If you tell enough stories, perhaps the moral will show up.

2006-07-23

The Scent of 1995

Since Websense is so mechanical about what consitutes Adult Content, I have to check out the sites that have triggered the blocker before phoning HR. So, anyway, I was on the quarantine box just now browsing a porn site off my list, and a dialogue came up inviting me to download and execute "www.google.com"!

Isn't that sweet? Ten years ago ".com" would have set anyone's alarms jangling. Now, that choice of name exudes high quality, safe, brand value. (Only windowsupdate.microsoft.com could be better.....) I nearly pressed the button myself!

I wonder what it would have installed? The download was hosted on http://xearl.com and it seems to have linked from the homepage of Matureskin.net. If you're interested, matureskin.net is not a technical site, nor is it concerned with skincare.

2 comments:

TNT said...

What it would have installed. A trojan downloader, which in turn would have downloaded a dropper and installed a rootkit. By the way, I "discovered" these trojans about 5 weeks ago, they were run (or attempted to) by several exploits on many web pages. And undetected by *ALL* the AV engines.

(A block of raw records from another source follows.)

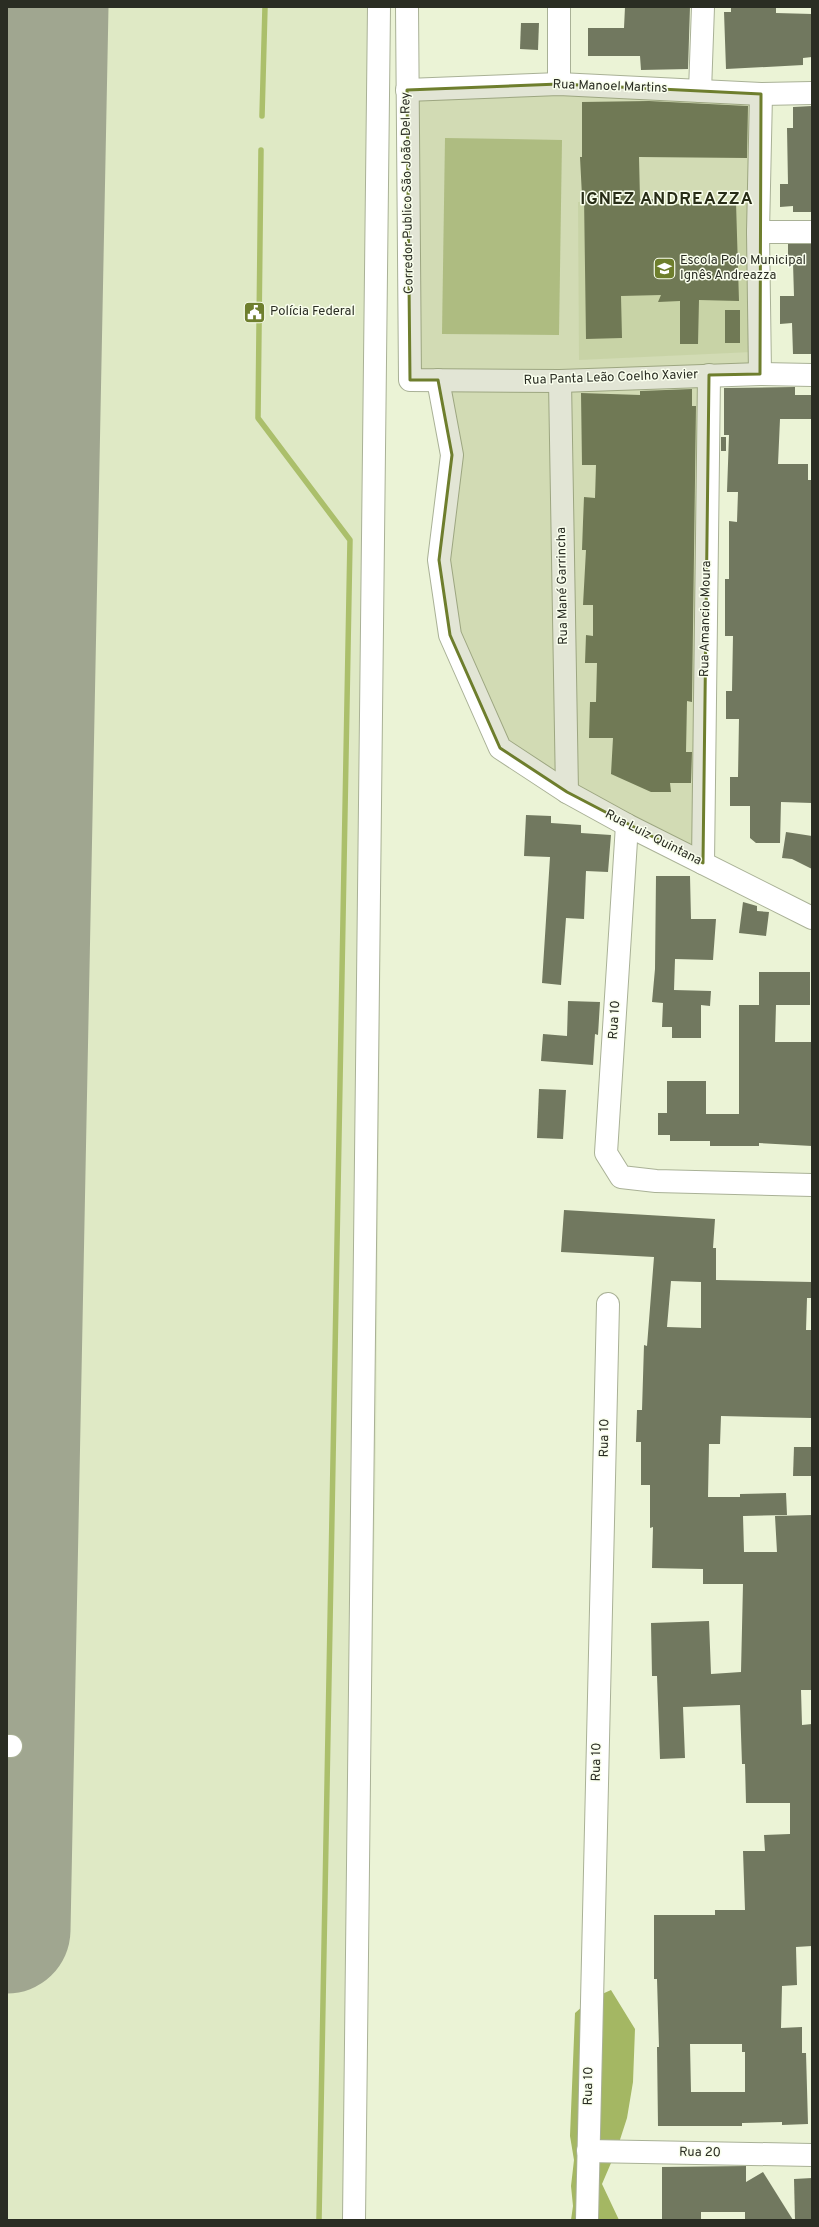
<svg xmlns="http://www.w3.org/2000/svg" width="819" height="2227" font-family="Overpass,sans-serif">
  <rect width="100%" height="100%" fill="#ebf3d6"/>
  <g fill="#dfe9c5">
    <path d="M7,7H389L376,1444L363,2220H7Z"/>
    <path d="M667,200H751L752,352L579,360L578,202Z"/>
  </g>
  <path fill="#becc96" d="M445,138L562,140L559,335L442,334Z"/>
  <path fill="#a4b763" d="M611,1990L635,2029L633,2082L627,2118L617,2149L602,2184L619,2220H571L573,2206L571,2186L574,2160L570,2136L575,2013L591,1999Z"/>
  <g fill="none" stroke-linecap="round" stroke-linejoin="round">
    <g stroke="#abbf6b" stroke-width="5.5">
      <path d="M262,116L265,7"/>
      <path d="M261,150L258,418L350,540L319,2220"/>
    </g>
    <g stroke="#a0a690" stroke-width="51">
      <path d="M7,1352L19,1331"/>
      <path d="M7,1402L17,1425"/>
    </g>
    <path stroke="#a0a690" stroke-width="127" d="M7,1930L45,7"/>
  </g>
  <g fill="#71785f" fill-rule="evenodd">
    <path d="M625,7H690L688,69L641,70L640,56H588V28H624Z"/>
    <path d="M731,7H776V13L812,14V57L803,58V65L726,69L724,12H731Z"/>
    <path d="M521,23H539L538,50L520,49Z"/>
    <path d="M649,101L748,106L747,158L639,157L640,199H653V205L736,202L739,301L699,300L698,344H680V301L658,302L661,295L621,296L622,338L586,339L584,196H582L580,157H582V102Z"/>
    <path d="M812,106V212H793V206L780,207V184H788L787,128H793V107Z"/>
    <path d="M788,244H812V354H793L792,323L780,324V296H794L793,263H788Z"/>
    <rect x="725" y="310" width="15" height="33"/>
    <path d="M795,387V395H812V419H780L778,464H808V480H812V803L781,802L780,843H756L750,838V806H730V777H738L739,719H726V691H732L733,636H725V579H729V521L737,522L738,492H727L729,435H724V388Z"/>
    <path d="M692,389V406H696L692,702L687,701L686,752H692L691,783H670L671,792H651L611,774L613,738H589L590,702H596L597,663H585L586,635L593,636V605H583L586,550H582L583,522L584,497L595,498L596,465H582L581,393L640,395V391Z"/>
    <rect x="721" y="437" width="5" height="14"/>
    <path d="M526,815L551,816V823L581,825V833L611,835L608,872L586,871L584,919L566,918L561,985L542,983L550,857L524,856Z"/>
    <path d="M786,832L812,836V869L792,859L782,858Z"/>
    <path d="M656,876H690L691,919H716L713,960L675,959L674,990L711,991L710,1006L701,1005V1038H672V1027H662L663,1003L652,1002L655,969Z"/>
    <path d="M743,902L757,906V911L769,912L766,936L739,933Z"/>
    <path d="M759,972H810V1005H776L775,1042H812V1146L759,1143V1146H710V1141H670V1135H658V1113H667V1081H706V1114H739V1005H759Z"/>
    <path d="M568,1001L600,1002L598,1035L595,1034L593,1065L541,1061L543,1034L567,1036Z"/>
    <path d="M539,1089L566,1090L563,1139L537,1138Z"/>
    <path d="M564,1210L715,1219L713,1248H716V1280L812,1282V1298H807L806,1330H812V1418L721,1416L720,1444H709L708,1497H740V1494L786,1493L787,1515L743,1516L744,1552H777L775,1516L812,1515V1690H801L802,1725L812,1724V1946L796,1947L797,1985L782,1986L781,2028L802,2027V2053H806L808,2124L782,2125V2122L742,2123V2126H658L657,2047H659L657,1979H654V1915H715V1910H745L743,1851H765L764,1835L790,1834V1803H746L745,1764H742L740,1705L683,1707L685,1758L660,1759L657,1676H652L651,1623L709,1621L711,1674L741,1672L743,1584H703V1569L652,1568L653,1527L650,1528V1485H641V1442H636L637,1410H642L644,1345L647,1346L654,1257L561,1252ZM671,1281L701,1282V1328L667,1327ZM690,2044H742V2052H745V2092H691Z"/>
    <path d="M794,1447H812V1476H793Z"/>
    <path d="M746,2166V2182L763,2172L793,2220H745V2212H701V2220H662V2167Z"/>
    <path d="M812,2178V2220H795L794,2179Z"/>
  </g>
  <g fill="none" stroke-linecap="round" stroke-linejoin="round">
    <defs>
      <g id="minor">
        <path d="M407,7L410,380L560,381L760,374L812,375"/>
        <path d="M559,7V84"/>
        <path d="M407,90L559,84L761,94L812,93"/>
        <path d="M700,91L703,7"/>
        <path d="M758,232H812"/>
        <path d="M760,374L758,232L761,94"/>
        <path d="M438,380L452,455L439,560L450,635L500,748L567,792L627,825L812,918"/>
        <path d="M560,381L567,792"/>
        <path d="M627,825L606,1153L621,1177L656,1181L812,1185"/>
        <path d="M703,863L709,375"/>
        <path d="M7,1746H11"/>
        <path d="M588,2151L812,2155"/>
        <path d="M354,2220L379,7"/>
        <path d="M587,2220L608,1304"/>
      </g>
    </defs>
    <use href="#minor" stroke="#a9b196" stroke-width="24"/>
    <use href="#minor" stroke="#fff" stroke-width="22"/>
  </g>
  <path fill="#6e7e2d" fill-opacity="0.2" stroke="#6e7e2d" stroke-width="3" stroke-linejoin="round" d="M559,84L761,94L760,374L709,375L703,863L567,792L500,748L450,635L439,560L452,455L438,380H410L407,90Z"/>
  <defs>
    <symbol id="school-square" viewBox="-11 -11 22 22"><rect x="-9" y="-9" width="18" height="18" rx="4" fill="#6e7e2d" stroke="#f9feed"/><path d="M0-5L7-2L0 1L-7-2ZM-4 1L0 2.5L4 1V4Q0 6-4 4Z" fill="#fff"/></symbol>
    <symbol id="civic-square" viewBox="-11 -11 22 22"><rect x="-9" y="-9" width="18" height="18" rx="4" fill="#6e7e2d" stroke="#f9feed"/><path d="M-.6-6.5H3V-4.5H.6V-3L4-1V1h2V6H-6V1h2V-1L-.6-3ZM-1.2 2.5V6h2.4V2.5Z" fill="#fff"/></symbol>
  </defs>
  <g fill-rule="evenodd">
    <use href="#school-square" x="652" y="256" width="25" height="25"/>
    <use href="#civic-square" x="242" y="300" width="25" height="25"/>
  </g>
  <g text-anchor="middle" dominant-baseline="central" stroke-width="3" stroke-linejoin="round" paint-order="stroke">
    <g font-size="13" fill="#2a2d23" stroke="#f9feed">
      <text transform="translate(610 87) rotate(2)">Rua Manoel Martins</text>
      <text transform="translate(408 193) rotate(-91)">Corredor Publico São João Del Rey</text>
      <text transform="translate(611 378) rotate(-2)">Rua Panta Leão Coelho Xavier</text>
      <text transform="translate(563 586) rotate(-91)">Rua Mané Garrincha</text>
      <text transform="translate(706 619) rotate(-89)">Rua Amancio Moura</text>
      <text transform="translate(653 838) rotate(27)">Rua Luiz Quintana</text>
      <text transform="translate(615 1020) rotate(-86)">Rua 10</text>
      <text transform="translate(605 1438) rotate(-89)">Rua 10</text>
      <text transform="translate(597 1762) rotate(-89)">Rua 10</text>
      <text transform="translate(589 2086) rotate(-89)">Rua 10</text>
      <text transform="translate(700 2153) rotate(1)">Rua 20</text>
    </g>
    <g font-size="13" fill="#2a2d23" stroke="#f9feed" text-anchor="start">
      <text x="680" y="261">Escola Polo Municipal<tspan x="680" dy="15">Ignês Andreazza</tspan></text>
      <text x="270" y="312">Polícia Federal</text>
    </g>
    <g font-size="17" font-weight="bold" letter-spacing="1" fill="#272c16" stroke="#f9feed">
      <text x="667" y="200">IGNEZ ANDREAZZA</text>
    </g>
  </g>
  <rect width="819" height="2227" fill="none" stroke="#2a2d23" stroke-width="16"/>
</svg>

Three variants started getting detected when I manually submitted them to the AVs. Some had a fast inclusion response (Kaspersky, Ewido, BOClean) some decent (ClamAV), some godawful (F-Prot).

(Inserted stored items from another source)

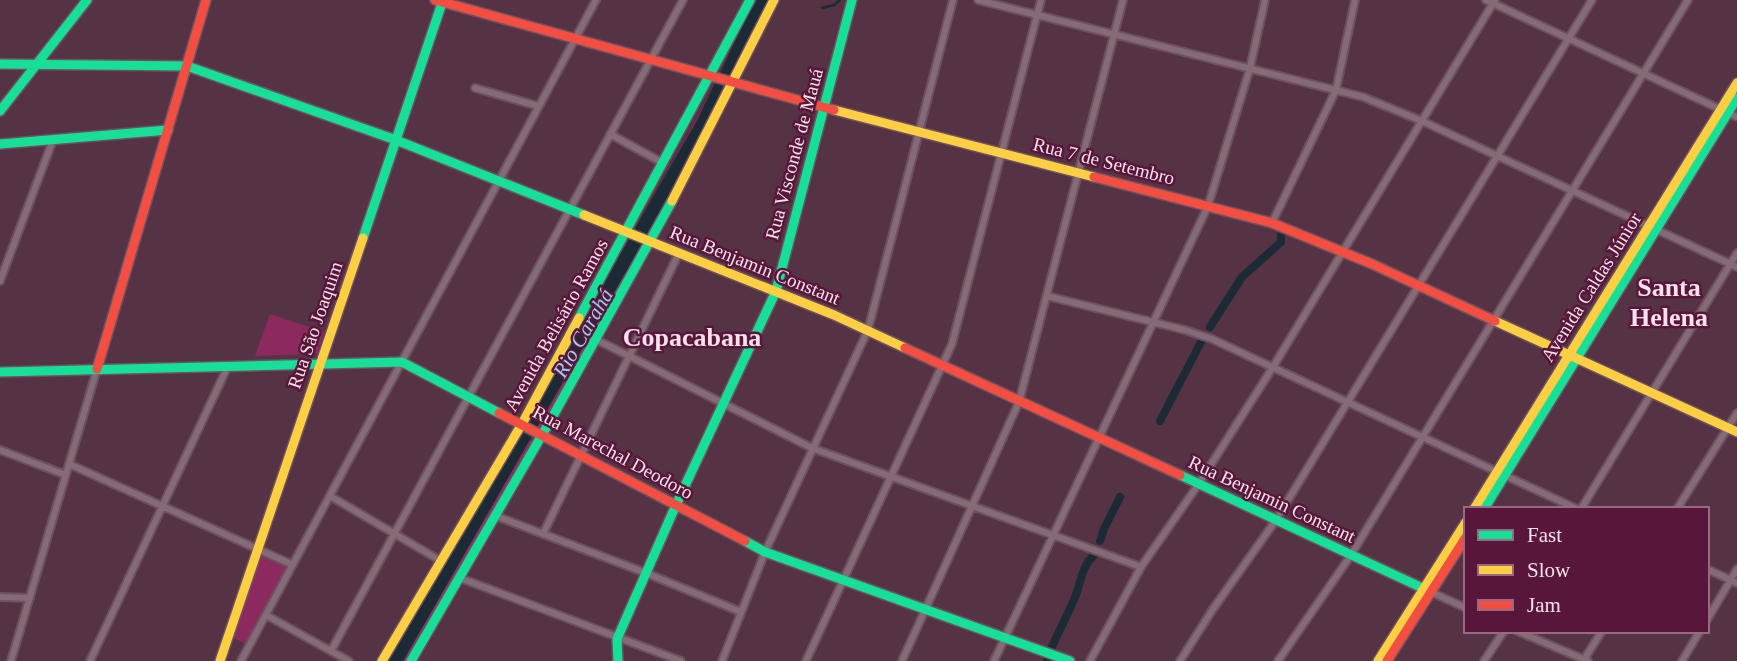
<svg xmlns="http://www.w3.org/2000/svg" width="1737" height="661" viewBox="0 0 1737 661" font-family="'Times New Roman',serif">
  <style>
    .green { fill: #8c2a5f }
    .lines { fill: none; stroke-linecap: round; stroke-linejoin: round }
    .stream { stroke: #1b2a35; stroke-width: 2.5 }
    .canal { stroke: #1b2a35; stroke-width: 8 }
    .river { stroke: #1b2a35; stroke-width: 14 }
    .street-casing { stroke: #6d5160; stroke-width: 10 }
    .fast-casing { stroke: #6d5160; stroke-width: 12 }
    .slow-casing { stroke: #6d5160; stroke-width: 12 }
    .jam-casing { stroke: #6d5160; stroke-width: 12 }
    .street { stroke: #856a77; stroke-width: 6 }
    .fast { stroke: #16e098; stroke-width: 9 }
    .slow { stroke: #ffcf43; stroke-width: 9 }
    .jam { stroke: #f24e42; stroke-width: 9 }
    .labels { text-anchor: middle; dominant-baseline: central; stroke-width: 5; stroke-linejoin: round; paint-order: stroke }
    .street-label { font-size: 19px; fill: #fae1eb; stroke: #58173a }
    .water-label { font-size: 21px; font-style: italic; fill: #95d2f2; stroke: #58173a }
    .district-label { font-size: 26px; font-weight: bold; fill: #fae1eb; stroke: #58173a }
  </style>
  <rect width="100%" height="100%" fill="#553244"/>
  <!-- green -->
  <path class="green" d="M756,0H770L732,78L720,73Z
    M714,87L723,89V92L648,233L646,235L636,230Z
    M630,239L643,245L540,434L527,427L627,240Z
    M270,314L324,332L317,354L255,356Z
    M521,436L533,442L407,661H388Z
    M258,549L293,565L249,645L229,636Z"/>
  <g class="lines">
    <!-- stream -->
    <path class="stream" d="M822,8L834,5L840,0"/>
    <!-- canal -->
    <path class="canal" d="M1210,327L1242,277L1281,242V235
      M1160,421L1201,342
      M1100,541L1104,529L1120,497
      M1051,649C1058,633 1066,618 1073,602C1081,586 1080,568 1094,555
      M1047,661V660"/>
    <!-- river -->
    <path class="river" d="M395,661L703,124L763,0"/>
    <defs>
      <path id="street" d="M978,0L1363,97L1422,121L1737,267
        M1486,0L1737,117
        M475,88L538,106
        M610,134L663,163
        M1272,223L1336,90L1355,0
        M0,281L53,140
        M1047,296L1185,330L1212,339L1577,509
        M595,339L812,448L1141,567
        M0,450L66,475
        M69,464L293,565
        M330,496L441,561
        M1581,509L1737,253
        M1677,509L1737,413
        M496,516L646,573L741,612
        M543,534L679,253
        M1707,569L1737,583
        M460,578L681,661
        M1431,592L1466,608
        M0,597L30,598
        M266,615L349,661
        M1707,620L1737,569
        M1517,631L1588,661
        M331,651L683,0
        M11,661L97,369
        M90,661L228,366
        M241,661L596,0
        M722,661L765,552L868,330L953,0
        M806,661L952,344L1041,0
        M902,661L1019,402L1123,0
        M994,661L1208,206L1250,68L1265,0
        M1090,661L1141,567L1198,485L1273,367L1495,0
        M1180,661L1213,609L1276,520L1592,0
        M1278,661L1351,555L1688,0
        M1484,661L1504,631
        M1583,661L1602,631
        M1682,661L1700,631"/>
      <path id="fast" d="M0,64L187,66L396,140L584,215
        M0,111L87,0
        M0,144L168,130
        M363,238L443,0
        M579,318L750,0
        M0,372L402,362L499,413
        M1180,475L1431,592
        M1484,509L1737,98
        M745,541L765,552L1070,661
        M411,661L553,416L672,201
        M618,661L617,639L676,505L776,291L852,0"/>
      <path id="slow" d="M834,110L1094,177
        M672,201L774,0
        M584,215L834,315L905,348
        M1495,321L1737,432
        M1474,509L1737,83
        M220,661L363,238
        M382,661L523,422L579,318
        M1378,661L1466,522"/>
      <path id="jam" d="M435,0L834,110
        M1094,177L1272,223L1372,264L1495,321
        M905,348L1180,475
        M97,369L206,0
        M499,413L745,541
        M1387,661L1466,537"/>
    </defs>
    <!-- street casing -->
    <use href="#street" class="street-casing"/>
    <!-- fast casing -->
    <use href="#fast" class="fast-casing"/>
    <!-- slow casing -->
    <use href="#slow" class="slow-casing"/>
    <!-- jam casing -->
    <use href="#jam" class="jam-casing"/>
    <!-- street -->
    <use href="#street" class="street"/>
    <!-- fast -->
    <use href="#fast" class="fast"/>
    <!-- slow -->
    <use href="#slow" class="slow"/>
    <!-- jam -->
    <use href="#jam" class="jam"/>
  </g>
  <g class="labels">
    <!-- street labels -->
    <g class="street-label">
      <text transform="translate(794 154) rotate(-75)">Rua Visconde de Mauá</text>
      <text transform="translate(1104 161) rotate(14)">Rua 7 de Setembro</text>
      <text transform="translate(755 265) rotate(22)">Rua Benjamin Constant</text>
      <text transform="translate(1591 287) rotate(-58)">Avenida Caldas Júnior</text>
      <text transform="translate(315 325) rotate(-71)">Rua São Joaquim</text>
      <text transform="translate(556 325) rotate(-61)">Avenida Belisário Ramos</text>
      <text transform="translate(613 452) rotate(28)">Rua Marechal Deodoro</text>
      <text transform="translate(1272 499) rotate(25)">Rua Benjamin Constant</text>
    </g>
    <!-- water labels -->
    <g class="water-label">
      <text transform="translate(583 333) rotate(-60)">Rio Carahá</text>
    </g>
    <!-- district labels -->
    <g class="district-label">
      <text x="1669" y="287">Santa<tspan x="1669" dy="30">Helena</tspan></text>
      <text x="692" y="337">Copacabana</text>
    </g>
  </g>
  <!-- legend -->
  <rect x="1464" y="507" width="245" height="126" fill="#58173a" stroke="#996881" stroke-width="2"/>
  <rect x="1478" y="530" width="35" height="10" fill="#16e098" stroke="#996881" stroke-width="2"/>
  <text x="1527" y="542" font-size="21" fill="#fae1eb">Fast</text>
  <rect x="1478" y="565" width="35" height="10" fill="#ffcf43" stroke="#996881" stroke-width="2"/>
  <text x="1527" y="577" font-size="21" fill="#fae1eb">Slow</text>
  <rect x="1478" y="600" width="35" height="10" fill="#f24e42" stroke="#996881" stroke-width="2"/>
  <text x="1527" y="612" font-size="21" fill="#fae1eb">Jam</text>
</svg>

These trojans are loaded through a (very well done, I must say) javascript obfuscation which routinely loaded a "randomized" location on another remote site. The initial site was gromozon.com, now it's xearl.com. The javascript is on gbeb.cc.

These are all part of the notorious CWS crime ring.

TNT said...

Oh, and by the way, new variants are out, and ONCE AGAIN, they are currently undetected by *ALL* the antivirus engines (at least the ones on virustotal.com).